• Document passage:
Content starts
Special prayers are offered to Vishnu, who is also reverred in the name of “Thirumal” and devotees engage in chanting of Vishnu’s name and Dhyana (Meditation), on ‘Dashami’, the previous day of the observance. On the Vaikunta Ekadasi, the devotees are expected to visit the temple of Vishnu, invariably in the wee hours of the morning.On this day, the Vaikuntha Dwaram or the Vaikuntha Vaasal, ‘The Gates of Vaikunta’ are believed to be kept open. The area encircling the sanctum is referred to Vaikuntha Vaasal and devotees throng to gain entry into the temple, to seek the blessings of Vishnu.

At Ranganatha Swamy temple in Srirangam, Vaikuntha Ekadashi celebrations would last for 20 days, divided into two parts: Pagal Pathu (morning part 10 days) and Ira Pathu (night part 10 days). It is being believed that Vishnu as Lord Ranganatha Moolavar will bless devotees in ‘Muthangi’ (an armour of Pearls) on all 20 days. On the 10th day of Pagal Pathu (previous day of Vaikuntha Ekadashi) Utsavar Namperumal will bless devotees in Mohini Alankaram. On Vaikuntha Ekadashi in the early morning, Utsavar Namperumal will bless devotees in Rathnaangi, (an armour of diamonds and gems) and brought to the Thousand-Pillared Hall from the sanctum sanctorum through the northern gate known as Paramapada Vasal, the gate to Vaikuntha. This gate is opened once in a year, only on the Vaikuntha Ekadashi day. On the eighth day of Irapathu, Namperumal will bless devotees in Golden Horse Vahanam in the evening and subsequently, Thirumangai Mannan Vedupari ritual will be held.
Content ends
• Exercises to complete:
• a. In the passage on Vaikuntha Ekadashi, how would you say "This gate is opened once in a year, only on the Vaikuntha Ekadashi day." in Spanish?
• b. Can you supply what comes next in the passage on Vaikuntha Ekadashi at Srirangam, carrying on from its last sentence?
The listing comes from a different source than the passage on Vaikuntha Ekadashi.

• Available data:
Content starts
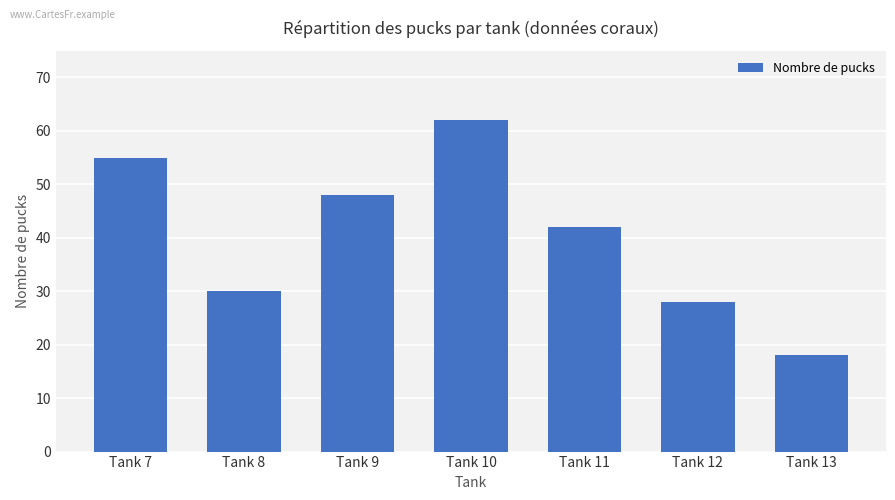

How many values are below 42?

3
Content ends
• Answers to the exercise:
• a. Esta puerta se abre una vez al año, solo el día de Vaikuntha Ekadashi.

• b.
The Lord Venkateswara temple at Tirumala-Tirupati also has a similar concept to celebrate Mukkoti Ekadashi, as it is known in the Telugu-speaking regions. Tirumala has a special entrance called Vaikuntha Dwaram (passage) that encircles the sanctum sanctorum. The dwaram is opened only on Vaikuntha Ekadashi and it is believed that any person who passes through this `Vaikuntha Dwaram’ on this particular day attains salvation. The temple witnesses array of pilgrims and dignitaries for Vaikuntha Ekadashi. All Arjitha sevas are cancelled on this day, including VIP darshan and only Sarva Darshanam is allowed except for VVIP’s. Vaikunta Ekadasi has proved to be a blessing-in-disguise for the devotees every year.